Les Chroniques de l'Imaginaire

Le Paquebot immobile - Curval, Philippe

Depuis la disparition de Robur, son créateur, et surtout depuis l'arrivée de celui qu'il avait pourtant adoubé, Pairubus, tout va de mal en pis sur le Paquebot, et les Paquiens et Paquiennes semblent incapables de réagir devant la transformation en police des cubanas et autres gonzos, qui jusqu'à présent se rendaient utiles.

La résistance s'organise autour de certains des fondateurs de cette utopie libertaire construite sur l'immense île de déchets située dans le Pacifique Nord, et que Robur a fait classer comme septième continent. L'un de ces personnages croyant toujours en l'idéal d'origine, Gaon Berguer, qui assure la veille météorologique au Sud du continent, est tombé amoureux de la belle Véra, récemment arrivée, amnésique et à bout de force.

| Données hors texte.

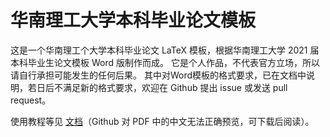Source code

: # 华南理工大学本科毕业论文模板

这是一个华南理工个大学本科毕业论文 LaTeX 模板，根据华南理工大学 2021 届本科毕业生论文模板 Word 版制作而成。
它是个人作品，不代表官方立场，所以请自行承担可能发生的任何后果。
其中对Word模板的格式要求，已在文档中说明，若日后不满足新的格式要求，欢迎在 Github 提出 issue 或发送 pull request。

使用教程等见 [文档](main.pdf)（Github 对 PDF 中的中文无法正确预览，可下载后阅读）。
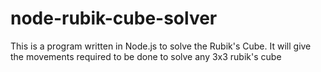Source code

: node-rubik-cube-solver
======================

This is a program written in Node.js to solve the Rubik's Cube. It will give the movements required to be done to solve any 3x3 rubik's cube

Quand Pairubus enlève Véra pour utiliser à ses propres fins le talent singulier qu'elle possède de prédire l'avenir immédiat, Gaon n'hésite pas à abandonner son poste pour tenter de la retrouver, et ce au moment où une tempête s'apprête à frôler le Paquebot. Elle s'avérera même pire que prévu, déchirant le continent en deux : la partie sud, où se trouvent les fondateurs rebelles, ainsi que Gaon Berguer, recèle l'ancien Fort de Robur, où ils trouveront des documents importants ; et la partie nord, où restent Pairubus et Véra, avec le plus grand nombre de gonzos.

L'auteur place d'emblée son roman dans le monde de la fable, ou de la "sotie", comme le dit l'éditeur. Il s'agit, en utilisant un mode de narration, et des personnages, verniens (j'ai cité "Robur", mais on trouvera aussi Aronnax, Servadac, Mrs Branican, etc), d'intéresser le lecteur ou la lectrice aux idées exposées. Il présente donc l'évolution possible d'une utopie : du début où tout le monde s'entend plutôt bien, et se régale à créer son cadre de vie selon ses goûts et ses principes, jusqu'à l'extrêmisation de ces derniers, qui conduit à une atomisation de la population en une galaxie de groupuscules (Végéludes, Athéoristes, voire Piloufaciens, mes préférés !) ingouvernables. Avec cette fable bien plus en lien qu'il n'y paraît avec notre présent, il essaie de montrer combien le recours à la dictature, avec l'espoir de créer un sursaut libérateur dans le peuple, est un remède souvent pire que le mal.

En revanche, le lecteur, la lectrice, qui cherche un roman au sens habituel du terme pourra être déçu.e par la linéarité de l'intrigue, et le peu de consistance des personnages.